◆ Instruction
Transcribe every entry exactly, with nothing added or left out.

◆ Given information
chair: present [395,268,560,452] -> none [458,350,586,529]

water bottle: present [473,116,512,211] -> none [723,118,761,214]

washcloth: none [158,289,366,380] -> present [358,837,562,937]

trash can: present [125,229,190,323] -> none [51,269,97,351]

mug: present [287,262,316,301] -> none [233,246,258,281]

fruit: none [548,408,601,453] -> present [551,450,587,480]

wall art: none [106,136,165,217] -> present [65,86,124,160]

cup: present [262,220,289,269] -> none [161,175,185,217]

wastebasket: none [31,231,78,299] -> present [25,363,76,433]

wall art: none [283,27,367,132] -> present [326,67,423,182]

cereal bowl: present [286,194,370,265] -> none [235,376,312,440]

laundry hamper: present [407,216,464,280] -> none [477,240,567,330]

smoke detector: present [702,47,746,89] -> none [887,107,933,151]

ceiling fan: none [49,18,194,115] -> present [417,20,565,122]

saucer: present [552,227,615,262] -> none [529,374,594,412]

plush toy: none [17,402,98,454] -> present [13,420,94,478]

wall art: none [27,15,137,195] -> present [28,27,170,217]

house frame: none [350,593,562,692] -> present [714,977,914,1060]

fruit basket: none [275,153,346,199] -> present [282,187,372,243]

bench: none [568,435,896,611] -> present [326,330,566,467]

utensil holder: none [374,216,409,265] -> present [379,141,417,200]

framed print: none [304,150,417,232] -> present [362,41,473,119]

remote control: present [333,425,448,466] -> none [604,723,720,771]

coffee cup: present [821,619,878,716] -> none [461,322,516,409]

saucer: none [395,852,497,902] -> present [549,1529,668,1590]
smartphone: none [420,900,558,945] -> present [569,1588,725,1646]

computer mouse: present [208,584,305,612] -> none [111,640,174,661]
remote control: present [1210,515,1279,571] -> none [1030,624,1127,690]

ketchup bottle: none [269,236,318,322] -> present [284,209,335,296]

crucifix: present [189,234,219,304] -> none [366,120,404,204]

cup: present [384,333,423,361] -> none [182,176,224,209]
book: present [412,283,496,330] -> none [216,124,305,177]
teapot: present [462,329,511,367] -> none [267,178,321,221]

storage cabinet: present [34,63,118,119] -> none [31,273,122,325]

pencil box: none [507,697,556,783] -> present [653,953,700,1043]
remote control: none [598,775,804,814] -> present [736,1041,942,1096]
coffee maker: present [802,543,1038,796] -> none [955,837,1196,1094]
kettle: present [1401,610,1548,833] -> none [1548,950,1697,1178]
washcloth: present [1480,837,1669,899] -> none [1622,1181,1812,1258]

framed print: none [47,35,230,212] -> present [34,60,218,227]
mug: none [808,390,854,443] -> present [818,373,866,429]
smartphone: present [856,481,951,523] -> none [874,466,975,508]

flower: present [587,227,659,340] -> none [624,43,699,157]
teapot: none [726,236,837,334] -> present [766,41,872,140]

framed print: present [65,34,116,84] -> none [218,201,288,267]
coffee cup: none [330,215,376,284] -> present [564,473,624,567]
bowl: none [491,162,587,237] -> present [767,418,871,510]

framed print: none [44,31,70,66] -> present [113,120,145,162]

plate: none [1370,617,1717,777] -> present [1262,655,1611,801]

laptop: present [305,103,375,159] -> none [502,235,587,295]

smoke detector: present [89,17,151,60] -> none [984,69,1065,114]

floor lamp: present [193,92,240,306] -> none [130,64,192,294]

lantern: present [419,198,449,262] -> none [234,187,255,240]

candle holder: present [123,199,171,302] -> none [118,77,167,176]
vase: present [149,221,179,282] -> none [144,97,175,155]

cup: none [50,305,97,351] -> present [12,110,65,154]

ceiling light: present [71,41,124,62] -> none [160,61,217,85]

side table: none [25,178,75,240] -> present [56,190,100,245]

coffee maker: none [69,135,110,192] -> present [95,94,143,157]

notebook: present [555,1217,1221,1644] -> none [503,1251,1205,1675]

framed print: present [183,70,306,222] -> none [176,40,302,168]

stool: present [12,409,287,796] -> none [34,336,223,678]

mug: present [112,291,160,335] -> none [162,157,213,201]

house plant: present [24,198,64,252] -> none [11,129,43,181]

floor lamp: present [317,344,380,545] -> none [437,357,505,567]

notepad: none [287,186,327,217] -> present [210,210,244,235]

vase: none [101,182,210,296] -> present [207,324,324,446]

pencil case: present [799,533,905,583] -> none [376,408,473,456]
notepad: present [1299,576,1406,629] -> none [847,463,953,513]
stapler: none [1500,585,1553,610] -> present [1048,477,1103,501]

◆ Answer to this exercise
chair: present [395,268,560,452] -> none [458,350,586,529]

water bottle: present [473,116,512,211] -> none [723,118,761,214]

washcloth: none [158,289,366,380] -> present [358,837,562,937]

trash can: present [125,229,190,323] -> none [51,269,97,351]

mug: present [287,262,316,301] -> none [233,246,258,281]

fruit: none [548,408,601,453] -> present [551,450,587,480]

wall art: none [106,136,165,217] -> present [65,86,124,160]

cup: present [262,220,289,269] -> none [161,175,185,217]

wastebasket: none [31,231,78,299] -> present [25,363,76,433]

wall art: none [283,27,367,132] -> present [326,67,423,182]

cereal bowl: present [286,194,370,265] -> none [235,376,312,440]

laundry hamper: present [407,216,464,280] -> none [477,240,567,330]

smoke detector: present [702,47,746,89] -> none [887,107,933,151]

ceiling fan: none [49,18,194,115] -> present [417,20,565,122]

saucer: present [552,227,615,262] -> none [529,374,594,412]

plush toy: none [17,402,98,454] -> present [13,420,94,478]

wall art: none [27,15,137,195] -> present [28,27,170,217]

house frame: none [350,593,562,692] -> present [714,977,914,1060]

fruit basket: none [275,153,346,199] -> present [282,187,372,243]

bench: none [568,435,896,611] -> present [326,330,566,467]

utensil holder: none [374,216,409,265] -> present [379,141,417,200]

framed print: none [304,150,417,232] -> present [362,41,473,119]

remote control: present [333,425,448,466] -> none [604,723,720,771]

coffee cup: present [821,619,878,716] -> none [461,322,516,409]

saucer: none [395,852,497,902] -> present [549,1529,668,1590]
smartphone: none [420,900,558,945] -> present [569,1588,725,1646]

computer mouse: present [208,584,305,612] -> none [111,640,174,661]
remote control: present [1210,515,1279,571] -> none [1030,624,1127,690]

ketchup bottle: none [269,236,318,322] -> present [284,209,335,296]

crucifix: present [189,234,219,304] -> none [366,120,404,204]

cup: present [384,333,423,361] -> none [182,176,224,209]
book: present [412,283,496,330] -> none [216,124,305,177]
teapot: present [462,329,511,367] -> none [267,178,321,221]

storage cabinet: present [34,63,118,119] -> none [31,273,122,325]

pencil box: none [507,697,556,783] -> present [653,953,700,1043]
remote control: none [598,775,804,814] -> present [736,1041,942,1096]
coffee maker: present [802,543,1038,796] -> none [955,837,1196,1094]
kettle: present [1401,610,1548,833] -> none [1548,950,1697,1178]
washcloth: present [1480,837,1669,899] -> none [1622,1181,1812,1258]

framed print: none [47,35,230,212] -> present [34,60,218,227]
mug: none [808,390,854,443] -> present [818,373,866,429]
smartphone: present [856,481,951,523] -> none [874,466,975,508]

flower: present [587,227,659,340] -> none [624,43,699,157]
teapot: none [726,236,837,334] -> present [766,41,872,140]

framed print: present [65,34,116,84] -> none [218,201,288,267]
coffee cup: none [330,215,376,284] -> present [564,473,624,567]
bowl: none [491,162,587,237] -> present [767,418,871,510]

framed print: none [44,31,70,66] -> present [113,120,145,162]

plate: none [1370,617,1717,777] -> present [1262,655,1611,801]

laptop: present [305,103,375,159] -> none [502,235,587,295]

smoke detector: present [89,17,151,60] -> none [984,69,1065,114]

floor lamp: present [193,92,240,306] -> none [130,64,192,294]

lantern: present [419,198,449,262] -> none [234,187,255,240]

candle holder: present [123,199,171,302] -> none [118,77,167,176]
vase: present [149,221,179,282] -> none [144,97,175,155]

cup: none [50,305,97,351] -> present [12,110,65,154]

ceiling light: present [71,41,124,62] -> none [160,61,217,85]

side table: none [25,178,75,240] -> present [56,190,100,245]

coffee maker: none [69,135,110,192] -> present [95,94,143,157]

notebook: present [555,1217,1221,1644] -> none [503,1251,1205,1675]

framed print: present [183,70,306,222] -> none [176,40,302,168]

stool: present [12,409,287,796] -> none [34,336,223,678]

mug: present [112,291,160,335] -> none [162,157,213,201]

house plant: present [24,198,64,252] -> none [11,129,43,181]

floor lamp: present [317,344,380,545] -> none [437,357,505,567]

notepad: none [287,186,327,217] -> present [210,210,244,235]

vase: none [101,182,210,296] -> present [207,324,324,446]

pencil case: present [799,533,905,583] -> none [376,408,473,456]
notepad: present [1299,576,1406,629] -> none [847,463,953,513]
stapler: none [1500,585,1553,610] -> present [1048,477,1103,501]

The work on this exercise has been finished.